Mithin durfte sich die Versorgungsverwaltung nicht mit dem Hinweis auf die Bindungswirkung des den Berufsschadensausgleich ablehnenden Verwaltungsakts begnügen (BSG SozR 1500 § 109 Nr 1). Tut sie es dennoch, sind die Gerichte im Rahmen der Ermessensüberprüfung gemäß § 54 Abs 2 Satz 2 SGG gehalten, selbst die Richtigkeitsprüfung entsprechend dem in § 40 KOVVfG enthaltenen Tatbestandserfordernis der tatsächlichen oder rechtlichen Unrichtigkeit vorzunehmen. Dies bedeutet keine unerlaubte Einengung des Verwaltungsermessens (BSG SozR 1500 § 103 Nr 16), sondern ist Ausdruck der den Gerichten gemäß § 54 Abs 2 Satz 2 SGG auferlegten richterlichen Kontrollfunktion. Daraus folgt, daß für die notwendige gerichtliche Überprüfung bei der Feststellung tatsächlicher Verhältnisse die Vorschriften des gerichtlichen Verfahrens gelten. Dazu gehört in erster Linie die Sachaufklärungspflicht gemäß den §§ 103 und 106 SGG (BSGE 29, 278, 284). Die Verletzung dieser Pflicht hat der Kläger zu Recht gerügt. Das LSG hätte demgemäß Ermittlungen dahin anstellen müssen, ob doch, wie der Kläger behauptet, die Schädigungsfolgen nach der in der Kriegsopferversorgung herrschenden Kausalitätstheorie der wesentlichen Bedingung zur vorzeitigen Zurruhesetzung geführt hatten oder hätten führen können.

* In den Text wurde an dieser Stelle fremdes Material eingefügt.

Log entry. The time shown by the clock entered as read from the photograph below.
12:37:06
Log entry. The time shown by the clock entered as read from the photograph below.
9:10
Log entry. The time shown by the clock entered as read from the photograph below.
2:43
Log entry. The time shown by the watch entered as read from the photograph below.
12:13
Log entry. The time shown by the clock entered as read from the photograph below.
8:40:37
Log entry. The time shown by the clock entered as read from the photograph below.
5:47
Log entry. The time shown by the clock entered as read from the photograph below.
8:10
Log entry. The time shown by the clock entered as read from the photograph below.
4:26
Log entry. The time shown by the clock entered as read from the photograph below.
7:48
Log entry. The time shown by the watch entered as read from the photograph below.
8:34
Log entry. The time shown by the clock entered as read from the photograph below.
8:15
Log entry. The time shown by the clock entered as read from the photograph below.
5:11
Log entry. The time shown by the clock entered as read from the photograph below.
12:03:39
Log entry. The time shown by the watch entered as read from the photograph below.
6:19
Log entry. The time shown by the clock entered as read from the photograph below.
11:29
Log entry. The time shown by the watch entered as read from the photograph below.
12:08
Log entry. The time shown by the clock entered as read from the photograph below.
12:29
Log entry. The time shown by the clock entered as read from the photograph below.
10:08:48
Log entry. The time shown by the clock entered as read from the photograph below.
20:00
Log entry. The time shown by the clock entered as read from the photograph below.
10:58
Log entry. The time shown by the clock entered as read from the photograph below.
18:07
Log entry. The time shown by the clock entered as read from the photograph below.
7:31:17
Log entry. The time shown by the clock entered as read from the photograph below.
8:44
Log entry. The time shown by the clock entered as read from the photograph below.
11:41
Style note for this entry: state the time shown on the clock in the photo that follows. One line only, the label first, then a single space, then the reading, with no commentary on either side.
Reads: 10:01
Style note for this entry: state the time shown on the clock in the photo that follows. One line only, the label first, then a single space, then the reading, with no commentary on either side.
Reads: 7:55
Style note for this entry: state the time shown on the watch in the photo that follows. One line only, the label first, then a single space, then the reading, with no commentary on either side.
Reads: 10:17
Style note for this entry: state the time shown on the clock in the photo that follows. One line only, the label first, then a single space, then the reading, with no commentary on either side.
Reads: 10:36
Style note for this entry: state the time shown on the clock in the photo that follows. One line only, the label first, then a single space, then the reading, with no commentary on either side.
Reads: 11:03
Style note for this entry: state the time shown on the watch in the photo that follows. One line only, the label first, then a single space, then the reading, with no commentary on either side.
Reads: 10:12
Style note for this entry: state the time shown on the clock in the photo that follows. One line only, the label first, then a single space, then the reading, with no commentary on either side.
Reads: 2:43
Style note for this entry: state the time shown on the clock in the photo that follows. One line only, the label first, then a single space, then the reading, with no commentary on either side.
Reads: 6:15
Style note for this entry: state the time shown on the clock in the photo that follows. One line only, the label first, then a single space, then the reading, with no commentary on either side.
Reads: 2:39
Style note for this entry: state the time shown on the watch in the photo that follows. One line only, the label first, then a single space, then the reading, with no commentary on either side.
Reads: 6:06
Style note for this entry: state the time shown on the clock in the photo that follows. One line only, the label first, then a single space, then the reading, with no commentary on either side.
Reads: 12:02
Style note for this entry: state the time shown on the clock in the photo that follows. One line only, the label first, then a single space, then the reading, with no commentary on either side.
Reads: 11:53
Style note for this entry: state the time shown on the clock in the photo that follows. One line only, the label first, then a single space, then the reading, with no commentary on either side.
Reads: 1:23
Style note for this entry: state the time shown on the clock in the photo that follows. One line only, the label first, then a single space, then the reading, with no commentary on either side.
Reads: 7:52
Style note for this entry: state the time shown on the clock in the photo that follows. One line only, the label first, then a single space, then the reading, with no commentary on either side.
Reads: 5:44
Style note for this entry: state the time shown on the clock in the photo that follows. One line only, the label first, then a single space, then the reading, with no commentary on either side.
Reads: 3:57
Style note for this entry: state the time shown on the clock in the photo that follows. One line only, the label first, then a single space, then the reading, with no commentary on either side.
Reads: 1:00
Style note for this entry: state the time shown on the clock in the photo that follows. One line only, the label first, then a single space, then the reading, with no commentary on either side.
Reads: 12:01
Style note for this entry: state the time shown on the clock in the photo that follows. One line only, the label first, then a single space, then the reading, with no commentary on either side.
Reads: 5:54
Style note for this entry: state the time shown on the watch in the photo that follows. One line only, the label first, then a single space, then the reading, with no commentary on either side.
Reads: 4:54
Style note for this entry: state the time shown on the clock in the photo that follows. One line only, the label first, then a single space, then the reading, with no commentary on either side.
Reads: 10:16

Dieser Sachaufklärungspflicht durfte sich das Berufungsgericht nicht mit der Begründung entziehen, der Dienstherr des Klägers habe stets den Standpunkt vertreten, die Schädigungsfolgen seien für die Dienstunfähigkeit nicht verantwortlich. Woraus sich dies im einzelnen ergeben soll, läßt das angefochtene Urteil in rechtsfehlerhafter Weise nicht einmal erkennen. Jedoch ist dies letztlich nicht entscheidend. Der wirtschaftliche Schaden ist allein durch die vorzeitige Ruhestandsversetzung eingetreten. Dafür macht der Kläger die Schädigungsfolgen verantwortlich und begehrt aus seiner Sicht folgerichtig Berufsschadensausgleich. Infolgedessen ist bei der Frage der schädigungsbedingten Verursachung bzw Mitverursachung allein hierauf abzustellen. So will es auch der Kläger verstanden wissen, wenn er durch Vorlage ärztlicher Unterlagen die Fehlerhaftigkeit des personalärztlichen Gutachtens nachzuweisen versucht. Ob nun tatsächlich die vorzeitige Pensionierung durch die anerkannten Schädigungsfolgen wesentlich verursacht ist, wird das LSG unter Ausschöpfung aller Erkenntnismittel festzustellen haben. Es dürfte sich deshalb empfehlen, bei der Schulbehörde - unter Angabe der Gesamtschädigungsfolgen und deren Ausfallerscheinungen sowie der vom Kläger vorgelegten ärztlichen Unterlagen - anzufragen, ob Momente, wie sie dort angeführt sind, für die vorzeitige Zurruhesetzung maßgebend waren. Aber auch dann, wenn die Schulbehörde dies nicht bestätigen sollte, insbesondere wenn sie die vom Kläger behauptete wiederholte langdauernde schädigungsbedingte Dienstbehinderung ab 1962 (Hinweis auf die ärztliche Bescheinigung Dr. B) nicht gelten lassen sollte, ist eine weitere gutachtliche Anhörung nicht entbehrlich. Insbesondere gilt dies, wenn das personalärztliche Gutachten für die Schulbehörde die ausschlaggebende Grundlage für die vorzeitige Zurruhesetzung gebildet haben sollte. Dann nämlich ist, wie ausgeführt, der Frage einer schädigungsbedingten (Mitverursachung) Verursachung noch erst nachzugehen.

Nach alledem kann das angefochtene Urteil des LSG nicht bestehen bleiben. Das LSG wird auch über die Kosten des Revisionsverfahrens zu entscheiden haben (§ 170 Abs 2 Satz 2 SGG).